Problem: Scan the entries below for the string "shows" and copy every line where it turns up.

Saved entries:
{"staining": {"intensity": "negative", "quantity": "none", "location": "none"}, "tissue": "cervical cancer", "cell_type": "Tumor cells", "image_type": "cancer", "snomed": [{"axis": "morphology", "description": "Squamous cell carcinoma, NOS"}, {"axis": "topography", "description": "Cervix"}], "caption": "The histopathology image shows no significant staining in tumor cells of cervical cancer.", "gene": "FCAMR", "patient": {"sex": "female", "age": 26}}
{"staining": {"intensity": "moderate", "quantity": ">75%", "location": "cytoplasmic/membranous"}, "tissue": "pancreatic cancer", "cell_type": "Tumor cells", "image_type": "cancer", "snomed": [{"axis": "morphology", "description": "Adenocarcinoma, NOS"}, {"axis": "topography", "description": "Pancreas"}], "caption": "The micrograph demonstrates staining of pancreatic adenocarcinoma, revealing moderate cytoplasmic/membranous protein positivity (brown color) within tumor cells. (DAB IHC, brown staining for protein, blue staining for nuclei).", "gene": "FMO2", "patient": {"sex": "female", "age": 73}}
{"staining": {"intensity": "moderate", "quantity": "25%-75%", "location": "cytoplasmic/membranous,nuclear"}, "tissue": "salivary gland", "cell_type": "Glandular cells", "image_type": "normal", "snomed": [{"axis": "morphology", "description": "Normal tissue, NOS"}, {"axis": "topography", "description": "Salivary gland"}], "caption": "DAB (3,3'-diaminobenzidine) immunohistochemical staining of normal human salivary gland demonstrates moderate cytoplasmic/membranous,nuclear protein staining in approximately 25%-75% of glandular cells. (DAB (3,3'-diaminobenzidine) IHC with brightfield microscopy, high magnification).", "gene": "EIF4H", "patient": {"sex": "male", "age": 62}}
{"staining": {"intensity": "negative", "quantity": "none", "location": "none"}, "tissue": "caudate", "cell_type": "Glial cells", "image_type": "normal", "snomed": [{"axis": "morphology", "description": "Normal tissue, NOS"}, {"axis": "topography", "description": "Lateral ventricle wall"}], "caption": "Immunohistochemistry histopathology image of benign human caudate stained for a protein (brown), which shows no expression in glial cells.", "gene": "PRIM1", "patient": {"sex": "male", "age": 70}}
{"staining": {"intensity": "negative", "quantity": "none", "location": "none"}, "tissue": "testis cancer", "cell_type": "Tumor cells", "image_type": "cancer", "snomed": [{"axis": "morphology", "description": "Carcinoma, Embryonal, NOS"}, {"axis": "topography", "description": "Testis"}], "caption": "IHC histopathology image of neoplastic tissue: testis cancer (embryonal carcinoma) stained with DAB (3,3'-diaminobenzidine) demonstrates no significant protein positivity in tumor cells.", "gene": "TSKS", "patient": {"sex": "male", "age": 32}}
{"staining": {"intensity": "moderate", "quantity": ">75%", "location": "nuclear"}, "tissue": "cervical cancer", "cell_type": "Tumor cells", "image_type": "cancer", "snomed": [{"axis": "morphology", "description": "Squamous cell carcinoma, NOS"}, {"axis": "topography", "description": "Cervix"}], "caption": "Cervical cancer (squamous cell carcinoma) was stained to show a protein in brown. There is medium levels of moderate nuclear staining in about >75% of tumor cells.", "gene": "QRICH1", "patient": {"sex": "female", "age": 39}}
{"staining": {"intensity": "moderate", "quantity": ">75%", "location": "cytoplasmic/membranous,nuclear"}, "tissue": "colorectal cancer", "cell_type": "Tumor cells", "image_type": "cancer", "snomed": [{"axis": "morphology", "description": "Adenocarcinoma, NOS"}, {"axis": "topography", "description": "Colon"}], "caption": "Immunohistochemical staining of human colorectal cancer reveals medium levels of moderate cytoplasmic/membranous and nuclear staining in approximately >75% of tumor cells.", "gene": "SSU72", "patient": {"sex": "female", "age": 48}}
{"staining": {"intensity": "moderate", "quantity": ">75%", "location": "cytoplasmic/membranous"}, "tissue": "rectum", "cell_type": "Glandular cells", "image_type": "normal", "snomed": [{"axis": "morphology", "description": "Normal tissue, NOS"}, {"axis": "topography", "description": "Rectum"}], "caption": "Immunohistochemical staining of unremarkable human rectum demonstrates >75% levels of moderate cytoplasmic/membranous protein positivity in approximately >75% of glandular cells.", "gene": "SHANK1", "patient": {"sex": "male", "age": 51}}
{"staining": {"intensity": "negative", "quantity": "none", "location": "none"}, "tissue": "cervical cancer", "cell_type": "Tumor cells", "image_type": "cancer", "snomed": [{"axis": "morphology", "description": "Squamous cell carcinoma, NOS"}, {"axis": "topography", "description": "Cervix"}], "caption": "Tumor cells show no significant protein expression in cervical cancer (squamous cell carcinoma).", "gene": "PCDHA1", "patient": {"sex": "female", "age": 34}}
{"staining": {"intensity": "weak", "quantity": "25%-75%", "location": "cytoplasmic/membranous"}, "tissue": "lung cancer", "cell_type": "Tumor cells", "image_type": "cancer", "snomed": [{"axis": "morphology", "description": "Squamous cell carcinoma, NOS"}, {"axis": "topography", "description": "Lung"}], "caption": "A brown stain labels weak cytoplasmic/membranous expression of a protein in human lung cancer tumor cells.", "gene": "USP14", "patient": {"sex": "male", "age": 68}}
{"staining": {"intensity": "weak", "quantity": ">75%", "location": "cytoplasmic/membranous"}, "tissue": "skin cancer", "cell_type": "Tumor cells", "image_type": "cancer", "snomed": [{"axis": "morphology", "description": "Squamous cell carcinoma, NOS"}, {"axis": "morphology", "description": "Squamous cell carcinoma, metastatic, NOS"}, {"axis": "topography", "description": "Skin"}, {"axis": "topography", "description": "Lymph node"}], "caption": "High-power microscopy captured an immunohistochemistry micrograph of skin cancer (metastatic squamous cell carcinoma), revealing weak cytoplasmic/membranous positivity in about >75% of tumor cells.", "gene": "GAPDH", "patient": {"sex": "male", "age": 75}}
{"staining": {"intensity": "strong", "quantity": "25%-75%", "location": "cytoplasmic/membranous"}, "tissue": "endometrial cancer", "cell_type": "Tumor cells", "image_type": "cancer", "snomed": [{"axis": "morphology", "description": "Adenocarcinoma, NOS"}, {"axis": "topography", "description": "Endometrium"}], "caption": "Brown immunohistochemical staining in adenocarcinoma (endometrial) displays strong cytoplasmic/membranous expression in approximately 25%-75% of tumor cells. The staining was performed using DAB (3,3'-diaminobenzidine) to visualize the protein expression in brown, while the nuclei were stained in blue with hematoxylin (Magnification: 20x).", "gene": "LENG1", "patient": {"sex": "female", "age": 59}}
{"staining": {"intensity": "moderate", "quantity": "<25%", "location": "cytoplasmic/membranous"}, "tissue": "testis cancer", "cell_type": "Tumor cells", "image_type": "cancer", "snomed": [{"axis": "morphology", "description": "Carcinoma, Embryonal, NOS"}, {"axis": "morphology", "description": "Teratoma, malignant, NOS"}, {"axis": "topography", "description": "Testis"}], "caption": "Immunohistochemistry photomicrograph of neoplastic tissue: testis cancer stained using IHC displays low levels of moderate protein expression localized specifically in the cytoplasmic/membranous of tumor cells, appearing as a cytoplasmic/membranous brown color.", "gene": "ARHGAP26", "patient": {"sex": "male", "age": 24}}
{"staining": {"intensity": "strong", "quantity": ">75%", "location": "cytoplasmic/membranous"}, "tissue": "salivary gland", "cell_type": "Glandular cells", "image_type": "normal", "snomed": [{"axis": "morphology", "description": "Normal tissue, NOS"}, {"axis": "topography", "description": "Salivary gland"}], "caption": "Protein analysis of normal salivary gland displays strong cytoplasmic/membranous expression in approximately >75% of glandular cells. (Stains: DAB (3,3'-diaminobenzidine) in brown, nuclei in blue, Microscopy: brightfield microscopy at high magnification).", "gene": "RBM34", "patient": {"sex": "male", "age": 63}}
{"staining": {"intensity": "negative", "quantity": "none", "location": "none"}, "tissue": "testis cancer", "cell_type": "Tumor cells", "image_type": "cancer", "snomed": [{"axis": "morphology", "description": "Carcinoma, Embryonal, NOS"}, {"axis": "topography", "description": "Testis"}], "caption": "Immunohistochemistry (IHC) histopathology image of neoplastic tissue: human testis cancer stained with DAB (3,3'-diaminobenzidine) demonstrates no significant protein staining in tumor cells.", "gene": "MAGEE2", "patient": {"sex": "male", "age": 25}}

Exercise output:
{"staining": {"intensity": "negative", "quantity": "none", "location": "none"}, "tissue": "cervical cancer", "cell_type": "Tumor cells", "image_type": "cancer", "snomed": [{"axis": "morphology", "description": "Squamous cell carcinoma, NOS"}, {"axis": "topography", "description": "Cervix"}], "caption": "The histopathology image shows no significant staining in tumor cells of cervical cancer.", "gene": "FCAMR", "patient": {"sex": "female", "age": 26}}
{"staining": {"intensity": "negative", "quantity": "none", "location": "none"}, "tissue": "caudate", "cell_type": "Glial cells", "image_type": "normal", "snomed": [{"axis": "morphology", "description": "Normal tissue, NOS"}, {"axis": "topography", "description": "Lateral ventricle wall"}], "caption": "Immunohistochemistry histopathology image of benign human caudate stained for a protein (brown), which shows no expression in glial cells.", "gene": "PRIM1", "patient": {"sex": "male", "age": 70}}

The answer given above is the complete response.